Conventional power side-channel attacks rely on complete power traces, extensive preprocessing, and external synchronization—limiting practicality and accessibility. Method: This work introduces a novel physical side-channel attack leveraging transient power spikes induced by kernel-level sleep-triggered context switches. It uniquely exploits residual power characteristics from preceding program execution to construct a lightweight side-channel source. Crucially, the attack infers execution states from a single peak amplitude measurement, eliminating the need for trace alignment or signal filtering. Contribution/Results: By modeling the correlation among context switching, residual power, and cryptographic operations, the method successfully recovers secret keys from AES and SIKE implementations on the BCM2711 platform. This significantly lowers the barrier to entry for physical side-channel attacks and expands the attack surface to the operating system level—demonstrating, for the first time, that context-switch transients constitute a viable, low-overhead side channel.

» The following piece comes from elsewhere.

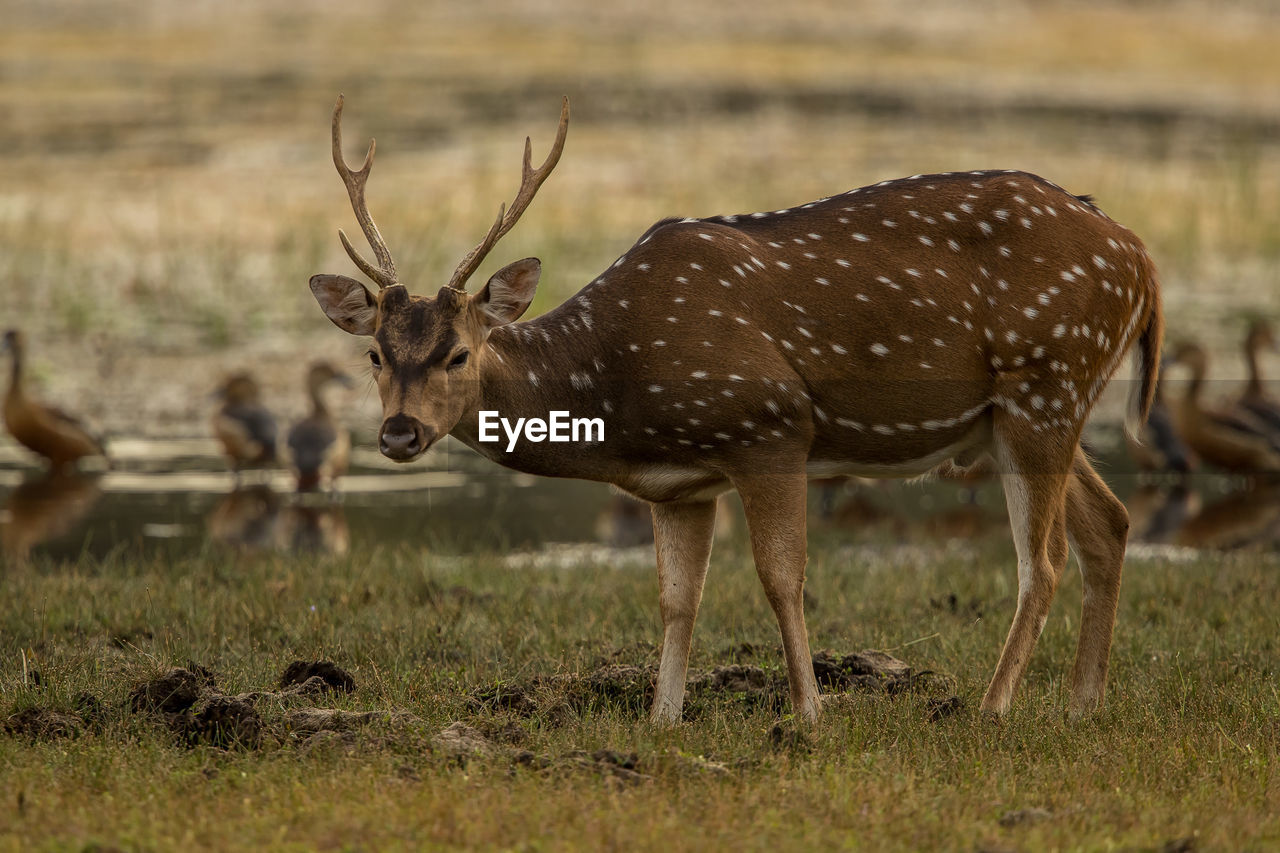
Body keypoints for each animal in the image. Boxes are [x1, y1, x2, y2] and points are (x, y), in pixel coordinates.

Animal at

Context switching is utilized by operating systems to change the execution context between application programs. It involves saving and restoring the states of multiple registers and performing a pipeline flush to remove any pre-fetched instructions, leading to a higher instantaneous power consumption compared to typical program execution. In this paper, we introduce a physical power side-channel leakage source that exploits the power spike observed during a context switch, triggered by the inbuilt sleep function of the system kernel. We observed that this power spike directly correlates with both the power consumption during context switching and the residual power consumption of the previously executed program. Notably, the persistence of residual power signatures from previous workloads extends the scope of this side-channel beyond extracting the data in registers during the context switch. Unlike traditional approaches that require analyzing full power traces, applying complex preprocessing, or relying on external synchronization triggers, this novel technique leverages only the amplitude of a single power spike, significantly simplifying the attack. We developed a power model to illustrate the feasibility of mounting end-to-end side-channel attacks using the sleep-induced power spikes. Experimental evaluation demonstrates that our framework can successfully perform cryptographic key recovery for both AES and SIKE implementations on Broadcom BCM2711.